### [WHAT NEEDS TO BE DONE]
Reproduce only this stretch of the listing below: from the line with "ring pip: (38, 115)" through the line with "index mcp: (159, 158)", exactly as written, with pictures excluded.

◇ ◇ ◇ ◇

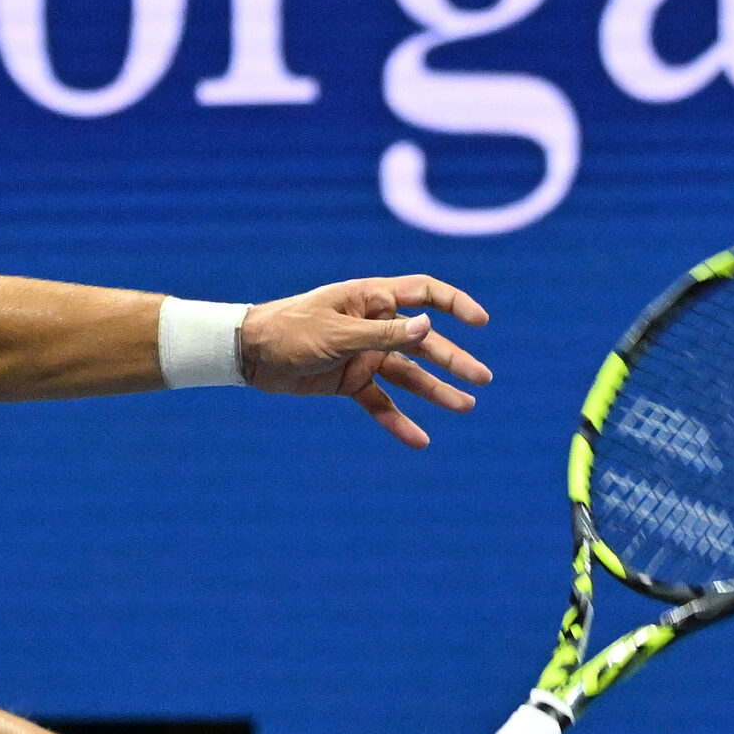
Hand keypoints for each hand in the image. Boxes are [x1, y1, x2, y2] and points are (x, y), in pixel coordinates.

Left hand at [238, 276, 491, 447]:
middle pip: (425, 342)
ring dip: (437, 391)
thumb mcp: (338, 333)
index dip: (455, 304)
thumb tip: (429, 327)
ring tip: (466, 407)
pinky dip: (398, 420)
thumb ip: (383, 333)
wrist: (250, 354)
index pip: (424, 294)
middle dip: (454, 360)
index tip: (481, 322)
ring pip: (409, 375)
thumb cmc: (290, 330)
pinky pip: (380, 403)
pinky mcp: (350, 382)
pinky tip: (420, 439)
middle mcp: (374, 325)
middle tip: (483, 380)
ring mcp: (364, 355)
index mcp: (372, 299)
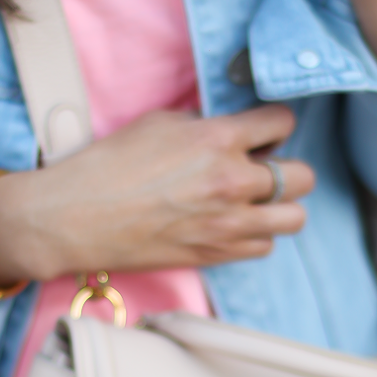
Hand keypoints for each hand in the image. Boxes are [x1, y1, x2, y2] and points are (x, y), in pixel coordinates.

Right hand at [0, 105, 314, 289]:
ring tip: (254, 201)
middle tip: (263, 168)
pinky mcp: (216, 254)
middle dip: (287, 169)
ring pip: (293, 218)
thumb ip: (204, 125)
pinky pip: (264, 247)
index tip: (264, 131)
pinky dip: (255, 235)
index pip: (282, 123)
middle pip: (303, 176)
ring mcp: (228, 223)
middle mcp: (233, 181)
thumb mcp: (158, 123)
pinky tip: (232, 223)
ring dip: (278, 207)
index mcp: (218, 139)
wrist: (73, 218)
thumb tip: (230, 132)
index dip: (274, 125)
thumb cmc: (107, 166)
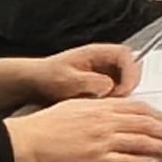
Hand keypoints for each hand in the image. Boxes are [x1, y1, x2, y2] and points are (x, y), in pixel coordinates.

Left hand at [0, 44, 139, 115]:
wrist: (32, 84)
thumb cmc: (46, 77)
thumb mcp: (67, 80)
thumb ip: (89, 82)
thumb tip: (109, 86)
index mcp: (97, 52)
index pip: (125, 56)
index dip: (129, 73)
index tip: (123, 90)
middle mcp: (103, 61)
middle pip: (129, 70)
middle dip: (127, 86)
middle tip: (118, 101)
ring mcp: (103, 73)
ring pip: (124, 82)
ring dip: (120, 96)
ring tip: (107, 107)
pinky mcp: (100, 86)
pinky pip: (115, 92)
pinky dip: (112, 101)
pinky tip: (100, 109)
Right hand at [7, 97, 161, 161]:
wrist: (31, 139)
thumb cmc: (48, 123)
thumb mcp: (76, 105)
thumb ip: (97, 106)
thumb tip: (113, 108)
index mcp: (101, 106)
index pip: (137, 108)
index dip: (155, 114)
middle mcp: (105, 121)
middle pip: (143, 124)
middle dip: (161, 130)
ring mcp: (102, 140)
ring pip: (139, 141)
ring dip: (157, 146)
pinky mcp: (97, 158)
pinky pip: (126, 160)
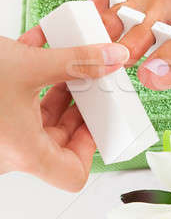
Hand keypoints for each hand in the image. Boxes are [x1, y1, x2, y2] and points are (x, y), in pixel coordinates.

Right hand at [0, 27, 128, 190]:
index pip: (72, 175)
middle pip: (58, 139)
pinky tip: (40, 44)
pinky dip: (33, 74)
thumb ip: (76, 62)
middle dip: (78, 105)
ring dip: (57, 86)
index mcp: (24, 151)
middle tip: (94, 81)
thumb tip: (111, 58)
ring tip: (71, 59)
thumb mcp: (28, 65)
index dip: (92, 148)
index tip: (99, 119)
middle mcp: (11, 148)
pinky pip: (18, 98)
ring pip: (38, 115)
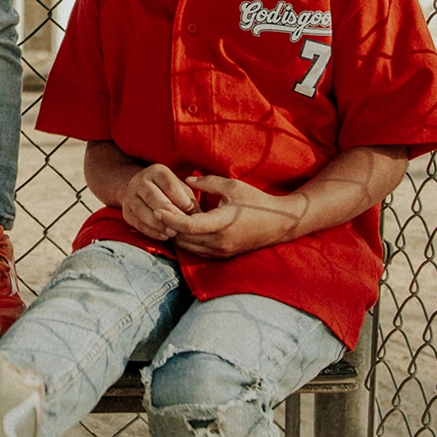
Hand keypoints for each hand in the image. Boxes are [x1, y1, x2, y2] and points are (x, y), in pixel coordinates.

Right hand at [119, 164, 197, 240]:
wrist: (143, 193)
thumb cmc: (169, 193)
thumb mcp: (181, 190)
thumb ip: (189, 200)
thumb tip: (198, 215)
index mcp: (156, 171)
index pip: (169, 185)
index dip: (182, 201)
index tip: (192, 213)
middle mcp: (140, 180)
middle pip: (153, 196)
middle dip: (169, 213)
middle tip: (182, 226)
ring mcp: (130, 196)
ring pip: (142, 210)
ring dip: (159, 224)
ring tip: (173, 232)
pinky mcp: (126, 212)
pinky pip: (137, 223)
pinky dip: (151, 231)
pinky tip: (164, 236)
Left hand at [168, 174, 307, 259]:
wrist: (279, 223)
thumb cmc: (256, 201)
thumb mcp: (232, 186)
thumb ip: (207, 182)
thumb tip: (186, 180)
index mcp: (222, 223)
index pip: (188, 225)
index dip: (170, 218)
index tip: (157, 209)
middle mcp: (220, 242)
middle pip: (184, 238)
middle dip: (169, 226)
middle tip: (158, 210)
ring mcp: (221, 252)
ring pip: (188, 247)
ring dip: (176, 234)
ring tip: (169, 218)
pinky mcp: (222, 256)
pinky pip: (197, 251)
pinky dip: (187, 240)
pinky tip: (183, 227)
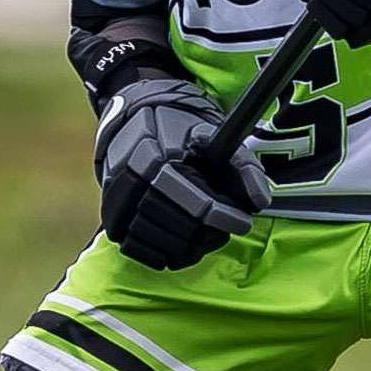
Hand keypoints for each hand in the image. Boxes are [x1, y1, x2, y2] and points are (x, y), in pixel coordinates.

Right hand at [93, 78, 270, 269]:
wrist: (136, 116)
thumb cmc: (180, 128)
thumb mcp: (215, 135)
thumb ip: (243, 166)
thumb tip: (260, 202)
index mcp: (159, 158)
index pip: (197, 204)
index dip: (225, 217)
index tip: (243, 222)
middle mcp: (134, 180)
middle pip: (178, 227)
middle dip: (208, 236)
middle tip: (224, 232)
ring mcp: (118, 199)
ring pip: (157, 241)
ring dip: (187, 248)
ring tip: (205, 239)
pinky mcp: (110, 214)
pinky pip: (134, 246)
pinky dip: (159, 254)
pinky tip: (178, 248)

◇ ◇ ◇ ◇

### [EXPECTED ANSWER]
ring pip: (38, 115)
Hand keypoints for each hand in the image. Boxes are [x1, y1, x2, y2] and points are (x, y), in pixel coordinates.

Right hand at [119, 164, 197, 240]:
wrist: (143, 193)
thumb cmc: (169, 193)
thumb mcp: (181, 190)
thumb ip: (189, 200)
thumb tip: (198, 215)
index mcp: (156, 171)
index pip: (169, 185)
index dip: (182, 201)
index tip: (192, 213)
middle mcp: (140, 180)
middle pip: (153, 196)
middle dip: (169, 213)
middle tip: (182, 226)
ring mcp: (130, 196)
ring pip: (142, 210)
ring dip: (159, 224)
ring tip: (173, 232)
pinky mcp: (126, 212)
pinky pip: (137, 223)
pinky dip: (151, 231)
pinky tip: (164, 236)
Left hand at [168, 174, 307, 259]:
wrist: (279, 223)
thumb cmc: (256, 201)
thumb mcp: (232, 186)
thumb ip: (207, 182)
thumb tip: (186, 180)
index mcp: (222, 223)
index pip: (188, 225)
index dip: (170, 218)
index tip: (157, 209)
middle mcp: (220, 242)
middle pip: (184, 238)
middle dip: (169, 226)
middle tip: (158, 210)
ring mcp: (221, 252)
ring pip: (188, 247)
ring dip: (176, 234)
ring tip: (169, 218)
pinky mcp: (222, 256)
pinky pip: (197, 251)
pinky dip: (187, 240)
pinky tip: (183, 227)
Hand keypoints for each hand in the image. Boxes are [x1, y1, x2, y2] and points are (x, y), in pixel coordinates.

Right hand at [93, 78, 270, 269]:
wrist: (136, 116)
thumb cmc: (180, 128)
thumb mcp: (215, 135)
thumb ip: (243, 166)
thumb tip: (260, 202)
index mcp: (159, 158)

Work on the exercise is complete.